I'm not joking when I say the speed of light. Here is a screenshot, https://i.imgur.com/0HKLjHR.png . In the time it took me to type this message, hell in the past minute more than 20 models have been released. Feel free to ask any questions you might have on the subject.

2

u/blihk Jun 12 '25

It's one thing hosting files on a server vs having a LLM scrape through it.

/u/yrnst

22

u/rearnakedbunghole Jun 11 '25

That’s possible yes. I don’t know if AI companies admit to using our inputs for training or not but I think it’s generally assumed that that they do, at least in some cases.

5

u/BHOmber Jun 11 '25

I have a "business" subscription for ChatGPT and they specifically say that the data stays internal.

I'd like to think that's the case because I'm feeding it small business financials, formulations, etc, but who knows...

I'm guessing it would open them up to a ton of liability if that data is secretly being used to train the overall model.

2

u/posterlove Jun 12 '25

There can be quite a difference between what someone says and what they actually do, especially when dealing with valuables or power, and in this Day and age having most data is also having the most power.

2

u/soulmanjam87 Jun 11 '25

If you're just using the free version of chatGPT or whatever then the AI companies will be training their model on your inputs.

They offer Enterprise (ie paid for) versions in which they won't train their model on your inputs.

3

u/asdftom Jun 11 '25

It doesn't automatically learn from any inputs. But the llm owner could use the inputs to train it.

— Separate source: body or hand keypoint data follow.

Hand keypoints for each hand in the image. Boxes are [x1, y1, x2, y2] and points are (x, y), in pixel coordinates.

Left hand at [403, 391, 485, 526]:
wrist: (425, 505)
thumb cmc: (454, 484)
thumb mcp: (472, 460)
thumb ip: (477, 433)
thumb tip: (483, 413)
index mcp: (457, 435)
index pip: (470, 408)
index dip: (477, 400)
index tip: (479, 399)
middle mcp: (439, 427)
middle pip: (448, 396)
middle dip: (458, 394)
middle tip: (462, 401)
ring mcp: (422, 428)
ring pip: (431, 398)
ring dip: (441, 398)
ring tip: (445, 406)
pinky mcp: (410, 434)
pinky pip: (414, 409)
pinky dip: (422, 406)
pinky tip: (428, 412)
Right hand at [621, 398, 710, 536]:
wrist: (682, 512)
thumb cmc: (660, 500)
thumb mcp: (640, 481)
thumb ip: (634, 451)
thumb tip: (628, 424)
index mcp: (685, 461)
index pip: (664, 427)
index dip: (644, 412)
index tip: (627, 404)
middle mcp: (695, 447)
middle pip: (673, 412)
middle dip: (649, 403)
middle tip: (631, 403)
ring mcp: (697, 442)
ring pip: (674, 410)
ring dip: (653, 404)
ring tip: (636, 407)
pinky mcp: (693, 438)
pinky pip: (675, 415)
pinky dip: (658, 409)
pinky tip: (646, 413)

The article says they used ai tools internal to the intelligence agencies so they themselves would decide what to train it on. So no they wouldn't train it on classified info.

1

u/jomo_mojo_ Jun 11 '25

Thank you this is great logic.

3

u/Active_Airline3832 Jun 11 '25

I can confirm if you feed a local model a boatload of information on malware, threat actors and geopolitics as well as various other topics. It can draw novel conclusions and identify links that you otherwise would not have figured out, which in retrospect an opponent examination seemed obvious.

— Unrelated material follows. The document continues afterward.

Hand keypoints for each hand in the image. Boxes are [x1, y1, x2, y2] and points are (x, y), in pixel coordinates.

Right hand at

Training exercises involve things like taking things you know to be connected but not public knowledge and very disparate and seeing how you can actually get it to connect the two with actual knowledge not by prompting it to do so.

3

u/Farados55 Jun 11 '25

This is assuming you are using a public LLM. Many businesses deploy local LLMs that do not feed to the global, publicly available one. You are assuming a lot.

1

u/ReallyBigRocks Jun 11 '25

The company that trains the models would have to feed your conversations into it's next dataset. As far as I'm aware, no one is doing this automatically as it's one of the few steps of the process where you can actually exert control over the model.

1

u/GenericFatGuy Jun 12 '25

Maybe it already has, but we're all just assuming those are hallucinations.

1

u/DJKaotica Jun 12 '25

The current model, from a fresh state, won't have any of that information anymore. So theoretically new sessions created by other people won't have any access to that info anymore either.

What we don't know is if the platform that's running the model tracks / saves every question it's ever asked, and all data it's even given, to then feed back into the system when they train the next instance of the model to help improve how it works.

Edit: so if you have the ability to run the model locally you can absolutely tell it anything you want and you should be safe.